Denver-based venture Boom Supersonic, which aims to revive the Concorde with greater comfort and lower fares, announced a collaboration with Northrop Grumman to find defensive use cases for the plane. Boom already had agreements with the U.S. Air Force to potentially transport diplomats and leaders. Previously, though, the company’s founder and chief executive, Blake Scholl, who comes from the technology industry, had appeared reluctant to go much further.
The partnership with Northrop won’t involve anything that goes “boom” on the ground, but it could lead to full-on military missions such as reconnaissance, command and control, and troop transport. “I don’t see those as weaponizing the airplane,” Mr. Scholl said Tuesday.
It makes perfect sense for him to tap what he called “the other half of the market”: Almost all big aerospace companies cater to both and, in a choppy market that has turned its back on pre-revenue ventures like Boom, startups need new sources of capital. Military applications are, after all, where supersonic propulsion survives today, given the many impediments to its commercial use—like high carbon emissions.
Still, Boom’s acknowledging this in a flashy presentation showcases how even “sexy” startups that appeal to Silicon Valley types are now far less embarrassed to publicize their ties to the defense industry.
In recent times, the increase in Pentagon budgets and the maturity of the tech sector have driven giants like Amazon.com, Google and Oracle to bid hard for defense contracts, and given way to a crop of younger players that directly serve this market, such as Palantir, Anduril and drone maker Shield AI. Set against this, however, a renewed focus in the investment industry on environmental, social and governance factors—collectively known as ESG—has diverted money away from military contractors.
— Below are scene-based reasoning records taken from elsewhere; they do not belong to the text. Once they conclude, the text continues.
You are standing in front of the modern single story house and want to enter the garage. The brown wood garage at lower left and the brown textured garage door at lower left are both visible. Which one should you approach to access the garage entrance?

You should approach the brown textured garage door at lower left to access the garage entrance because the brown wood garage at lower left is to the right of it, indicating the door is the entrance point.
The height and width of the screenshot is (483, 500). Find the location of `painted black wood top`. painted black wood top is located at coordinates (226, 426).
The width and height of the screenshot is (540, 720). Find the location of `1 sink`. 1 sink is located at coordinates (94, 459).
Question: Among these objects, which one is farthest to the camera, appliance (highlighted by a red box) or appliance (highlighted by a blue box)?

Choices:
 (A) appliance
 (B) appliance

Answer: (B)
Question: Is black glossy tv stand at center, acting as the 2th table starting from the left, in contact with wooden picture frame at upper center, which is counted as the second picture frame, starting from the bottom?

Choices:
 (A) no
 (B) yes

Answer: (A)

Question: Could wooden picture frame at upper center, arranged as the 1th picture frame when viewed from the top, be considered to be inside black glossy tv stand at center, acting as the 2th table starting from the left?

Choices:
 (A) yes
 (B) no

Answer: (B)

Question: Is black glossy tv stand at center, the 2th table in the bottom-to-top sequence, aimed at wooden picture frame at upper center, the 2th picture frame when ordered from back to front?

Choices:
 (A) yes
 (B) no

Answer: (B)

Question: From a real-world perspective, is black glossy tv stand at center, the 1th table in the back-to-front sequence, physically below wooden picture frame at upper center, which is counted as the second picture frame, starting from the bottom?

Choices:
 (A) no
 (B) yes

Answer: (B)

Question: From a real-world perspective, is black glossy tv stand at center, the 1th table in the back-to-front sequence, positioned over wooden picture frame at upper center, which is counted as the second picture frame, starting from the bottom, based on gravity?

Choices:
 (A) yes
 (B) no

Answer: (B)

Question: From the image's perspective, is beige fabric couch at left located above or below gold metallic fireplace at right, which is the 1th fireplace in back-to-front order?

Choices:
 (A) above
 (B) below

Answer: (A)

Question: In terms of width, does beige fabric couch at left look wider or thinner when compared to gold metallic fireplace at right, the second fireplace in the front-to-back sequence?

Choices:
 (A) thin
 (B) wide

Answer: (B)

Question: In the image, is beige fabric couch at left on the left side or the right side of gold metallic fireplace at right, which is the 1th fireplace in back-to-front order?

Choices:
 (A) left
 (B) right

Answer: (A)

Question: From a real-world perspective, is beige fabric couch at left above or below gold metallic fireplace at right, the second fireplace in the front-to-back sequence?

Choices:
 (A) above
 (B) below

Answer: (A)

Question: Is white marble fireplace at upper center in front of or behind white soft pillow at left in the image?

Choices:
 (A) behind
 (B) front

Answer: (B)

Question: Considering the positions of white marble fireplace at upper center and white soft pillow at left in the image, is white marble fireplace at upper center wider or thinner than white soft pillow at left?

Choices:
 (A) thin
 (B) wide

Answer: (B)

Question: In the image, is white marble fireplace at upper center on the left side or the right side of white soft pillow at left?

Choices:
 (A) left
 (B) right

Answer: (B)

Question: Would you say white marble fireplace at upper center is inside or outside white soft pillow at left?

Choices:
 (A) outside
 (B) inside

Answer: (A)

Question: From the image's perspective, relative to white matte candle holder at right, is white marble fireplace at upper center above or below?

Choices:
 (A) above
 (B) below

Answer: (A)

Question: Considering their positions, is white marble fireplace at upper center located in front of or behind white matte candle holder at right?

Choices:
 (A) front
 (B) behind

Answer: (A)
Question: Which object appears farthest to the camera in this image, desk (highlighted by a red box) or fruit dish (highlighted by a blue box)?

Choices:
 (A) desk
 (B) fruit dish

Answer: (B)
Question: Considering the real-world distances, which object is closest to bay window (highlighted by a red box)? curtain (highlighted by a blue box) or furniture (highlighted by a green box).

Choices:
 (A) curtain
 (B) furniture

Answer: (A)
Russia’s invasion of Ukraine earlier this year seems to have laid any supposedly ethical concerns to rest at supersonic speed. Raytheon Technologies Chief Executive Greg Hayes argues that defense companies are defending democracy, and this is certainly the new narrative.
“Two years ago many of the European money funds wouldn’t touch Raytheon,” Mr. Hayes said in an interview. “All of the sudden, we’ve become investible from an ESG perspective because of our mission.”
Many Scandinavian investment companies, including SEB, have disclosed their change of heart. There are even serious lobbying attempts to push the European Union to include defense companies in its new standardized ESG taxonomy. Military stocks are up 8% this year, compared with a 16% fall for the S&P 500.
One big takeaway is that ESG talk is all but meaningless, and should be discarded in favor of stand-alone “E” metrics—the only ones that can be objectively measured without recourse to the political views du jour.
The other is that, amid rising geopolitical tensions, some of the moonshots now spurned by public markets could find solace in military funding. These include small-satellite launchers like Rocket Lab and Virgin Orbit, which are just starting to take advantage of Washington’s interest in “responsive” launches and hypersonic weapons, as well as air-taxi manufacturers such as Joby Aviation,
which are working on military applications but have de-emphasized them in favor of ill-defined passenger demand.In a turbulent market, nothing brings certainty like money from the Pentagon.